Lizzie Ramsay Aikman, Class of 1912
Lizzie Ramsay Aikman was born on October 20, 1883 in Whitburn, Scotland. It was there she decided to become a nurse and enrolled in a training course at Craig House Private Nursing Home in Edinburgh.
She immigrated to Canada in 1909 and enrolled in the Winnipeg General Hospital School of Nursing, graduating in 1912. Following her graduation she was an operating room nurse in Dr. Blanchard’s hospital and in 1914, became an assistant Operating Room nurse at Winnipeg General Hospital.
With the outbreak of World War I, she was one of three nurses chosen to represent Manitoba in the British Red Cross. On April 21, 1915 she sailed for London, England and soon after arriving sailed to Malta where she served for over a year at Hamrun, the private residence of the governor.
After completing her service in Malta, she returned to London for a short time before being posted to the No. 12 Canadian General Hospital in France and later to No. 10 Casualty Clearing Station in England where she remained until 1918.
She enlisted with the Canadian Army Medical Corps in June 1918 and was stationed at Shorncliffe when the armistice was signed. Upon returning to Canada, nursing sister Aikman continued to serve at No. 10 Manitoba Military Hospital (Tuxedo Park) and Deer Lodge Hospital until she was discharged in 1923.

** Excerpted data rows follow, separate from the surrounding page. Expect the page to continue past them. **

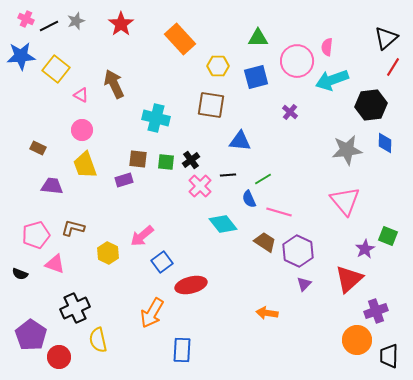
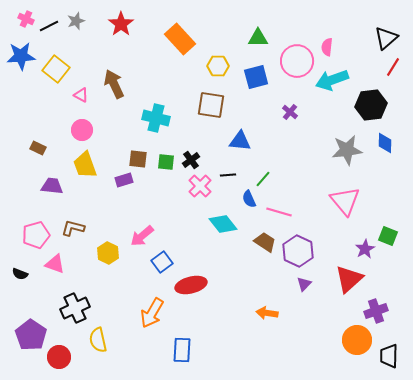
green line at (263, 179): rotated 18 degrees counterclockwise
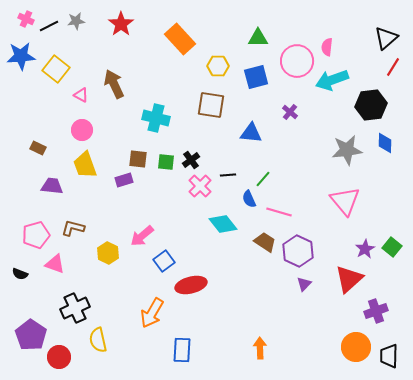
gray star at (76, 21): rotated 12 degrees clockwise
blue triangle at (240, 141): moved 11 px right, 8 px up
green square at (388, 236): moved 4 px right, 11 px down; rotated 18 degrees clockwise
blue square at (162, 262): moved 2 px right, 1 px up
orange arrow at (267, 313): moved 7 px left, 35 px down; rotated 80 degrees clockwise
orange circle at (357, 340): moved 1 px left, 7 px down
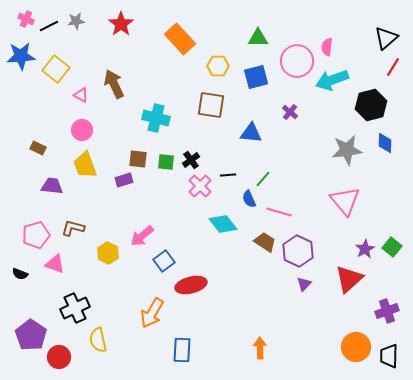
black hexagon at (371, 105): rotated 8 degrees counterclockwise
purple cross at (376, 311): moved 11 px right
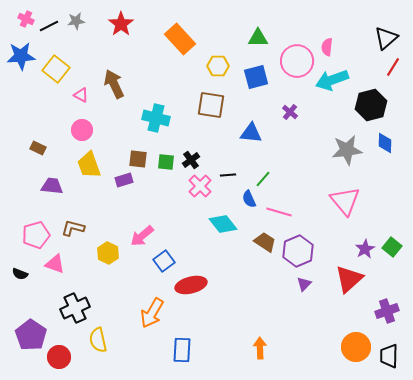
yellow trapezoid at (85, 165): moved 4 px right
purple hexagon at (298, 251): rotated 12 degrees clockwise
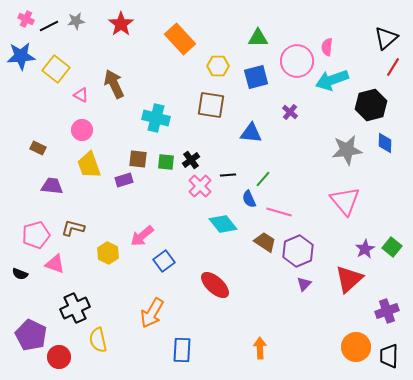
red ellipse at (191, 285): moved 24 px right; rotated 56 degrees clockwise
purple pentagon at (31, 335): rotated 8 degrees counterclockwise
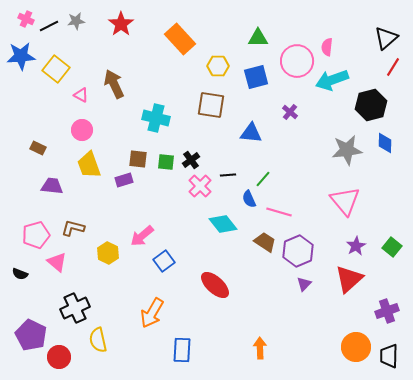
purple star at (365, 249): moved 9 px left, 3 px up
pink triangle at (55, 264): moved 2 px right, 2 px up; rotated 20 degrees clockwise
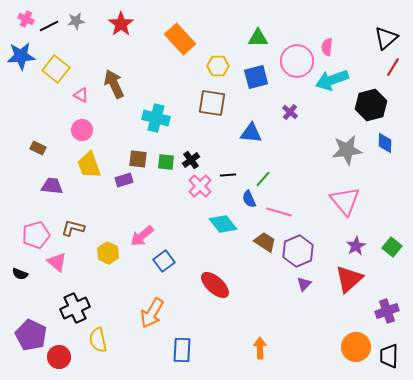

After completion of her military service, she became Matron of Brandon Mental Hospital and later engaged in private duty nursing;
She passed away at the age of 49 years on December 3, 1931.
Sadie Ferguson, Class of 1912
Sadie Ferguson was born on December 30, 1888 in Belfast, Ireland. She graduated from the Winnipeg General Hospital School of Nursing in 1912 and joined the staff of the Regina General Hospital in 1914.
In February 1915, Sadie Ferguson joined the Canadian Army Medical Corps and served in England, France and Salonika. Nursing sister Ferguson was posted at No 2 Canadian General Hospital, Le Treport, France and No. 5 Canadian General Hospital, Salonika, however due to poor health was discharged from overseas service and returned to Manitoba in 1917.
After spending time recuperating, she worked for a summer at Keewatin Beach in charge of the convalescent cottage for returned soldiers, before accepting the position of Assistant Matron at No. 10 Manitoba Military Hospital (Tuxedo Park) – a position she held until 1920. She was awarded the Royal Red Cross Second Class for her service.
After the war, she married John Hook and they lived in California and later British Columbia. She died on January 6, 1965 in Vancouver, British Columbia.
Notes from a Nursing Sister, A.M.C
Here I am in France and realize that we are on active service. We came across the channel in three hours and considered ourselves lucky, as it took some boats three days. We landed at Boulogne and stayed over night. A number of our girls are there. Saw Miss Attrill the day we left. She motored in 22 miles to see us. She had been on duty all night previous. We had not much time together, as we left shortly afterwards. There is nothing too good for our “Tommies” these days. I was on duty with the English sisters for two weeks and I liked it very much. They were extremely busy. Our hospital is under canvas, and is very well fitted up. I have just been in my tent a couple of days with 32 beds. We never know when there will be a rush of patients. Most of our girls have brothers or friends at the front. A brother of one, a Canadian officer, was killed. She feels it keenly, but is just as bright with her patients as if nothing had happened. Have just heard that the Canadian casualties are very heavy at the engagement at Hill 60. Heard too, that the Germans had got the hill back. It was depressing news but it is contradicted. Our patients are coming in by the hundreds. Two hundred and seventy-five was the number we got last night and they are still coming in by the train load.